3. The "Jitter" (Avoid Thundering Herds)¶

If 1000 workers all retry at exactly 1 second, they will hammer the API again simultaneously. Concurry adds Jitter by default.

worker = APIWorker.options(
    retry_algorithm="exponential",
    retry_jitter=0.5  # Randomize wait times by +/- 50%
).init()

Advanced: Fine-Grained Control¶

For complex workers, you might want aggressive retries on some methods but none on others.

Per-Method Configuration¶

You can pass a dictionary instead of a single value.
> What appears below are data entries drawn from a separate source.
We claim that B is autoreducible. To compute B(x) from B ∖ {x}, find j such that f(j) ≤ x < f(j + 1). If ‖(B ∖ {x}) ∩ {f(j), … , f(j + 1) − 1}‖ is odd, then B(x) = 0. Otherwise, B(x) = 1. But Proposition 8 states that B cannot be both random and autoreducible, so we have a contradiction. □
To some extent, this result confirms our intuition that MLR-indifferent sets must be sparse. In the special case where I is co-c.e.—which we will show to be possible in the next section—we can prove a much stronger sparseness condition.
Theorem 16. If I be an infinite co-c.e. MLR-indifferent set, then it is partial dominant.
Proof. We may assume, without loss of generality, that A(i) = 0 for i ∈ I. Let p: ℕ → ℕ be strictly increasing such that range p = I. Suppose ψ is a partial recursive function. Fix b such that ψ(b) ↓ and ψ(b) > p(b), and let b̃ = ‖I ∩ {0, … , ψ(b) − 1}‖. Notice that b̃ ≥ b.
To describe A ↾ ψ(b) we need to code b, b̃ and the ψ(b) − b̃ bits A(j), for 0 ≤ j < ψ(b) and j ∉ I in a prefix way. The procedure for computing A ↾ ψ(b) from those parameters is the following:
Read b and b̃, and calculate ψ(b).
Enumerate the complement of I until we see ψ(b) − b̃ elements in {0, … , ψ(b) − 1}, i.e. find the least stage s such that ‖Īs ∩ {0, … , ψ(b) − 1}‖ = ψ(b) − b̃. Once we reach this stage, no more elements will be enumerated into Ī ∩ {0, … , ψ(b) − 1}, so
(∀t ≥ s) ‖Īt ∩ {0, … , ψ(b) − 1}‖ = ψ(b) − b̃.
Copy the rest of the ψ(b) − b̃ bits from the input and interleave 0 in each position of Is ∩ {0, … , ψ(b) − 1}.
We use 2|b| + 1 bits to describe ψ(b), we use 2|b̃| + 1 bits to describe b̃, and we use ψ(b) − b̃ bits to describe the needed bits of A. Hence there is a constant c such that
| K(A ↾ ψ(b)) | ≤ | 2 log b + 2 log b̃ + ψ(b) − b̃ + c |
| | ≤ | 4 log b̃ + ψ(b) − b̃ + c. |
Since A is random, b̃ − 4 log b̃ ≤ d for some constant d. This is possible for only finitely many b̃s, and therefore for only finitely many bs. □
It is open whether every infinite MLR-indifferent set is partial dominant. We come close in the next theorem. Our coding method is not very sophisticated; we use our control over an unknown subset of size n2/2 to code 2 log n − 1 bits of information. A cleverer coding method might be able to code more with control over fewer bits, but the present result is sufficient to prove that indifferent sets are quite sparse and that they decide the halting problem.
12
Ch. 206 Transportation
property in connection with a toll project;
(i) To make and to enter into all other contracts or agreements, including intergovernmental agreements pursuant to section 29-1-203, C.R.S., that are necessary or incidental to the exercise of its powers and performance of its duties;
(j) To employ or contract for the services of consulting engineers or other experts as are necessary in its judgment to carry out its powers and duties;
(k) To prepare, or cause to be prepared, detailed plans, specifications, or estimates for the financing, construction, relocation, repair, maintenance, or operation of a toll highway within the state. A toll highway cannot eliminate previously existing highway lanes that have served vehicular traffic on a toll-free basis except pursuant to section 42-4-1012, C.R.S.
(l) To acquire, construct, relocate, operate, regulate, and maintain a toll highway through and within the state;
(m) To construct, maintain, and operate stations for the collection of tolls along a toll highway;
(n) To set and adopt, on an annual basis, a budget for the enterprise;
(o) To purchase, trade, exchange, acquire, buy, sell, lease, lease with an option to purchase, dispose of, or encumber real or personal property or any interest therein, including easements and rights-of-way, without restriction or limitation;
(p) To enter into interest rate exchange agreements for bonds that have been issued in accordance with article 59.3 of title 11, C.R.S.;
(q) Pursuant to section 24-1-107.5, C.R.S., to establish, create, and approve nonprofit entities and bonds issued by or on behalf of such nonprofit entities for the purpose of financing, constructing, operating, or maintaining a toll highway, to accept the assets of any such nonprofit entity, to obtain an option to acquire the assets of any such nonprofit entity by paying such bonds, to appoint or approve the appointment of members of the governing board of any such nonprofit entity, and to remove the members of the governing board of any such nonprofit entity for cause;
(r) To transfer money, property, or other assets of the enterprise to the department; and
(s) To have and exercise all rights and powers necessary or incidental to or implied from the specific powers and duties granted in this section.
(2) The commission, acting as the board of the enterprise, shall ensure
The "*" key sets the default.

@worker(mode="thread")
class DatabaseWorker: ...

worker = DatabaseWorker.options(
    num_retries={
        "*": 0,              # Default: No retries (safe)
        "read_data": 3,      # Retrying reads is safe
        "write_log": 5       # Critical logs must be written
    },
    retry_wait={
        "*": 1.0,
        "write_log": 5.0     # Wait longer for write retries
    }
).init()

Dynamic Filters¶

For maximum control, pass a function to retry_on.

def smart_retry(exception, attempt, **ctx):
    # Stop retrying if we've been trying for > 30 seconds
    if ctx['elapsed_time'] > 30:
        return False
    return isinstance(exception, ConnectionError)

worker = APIWorker.options(retry_on=smart_retry).init()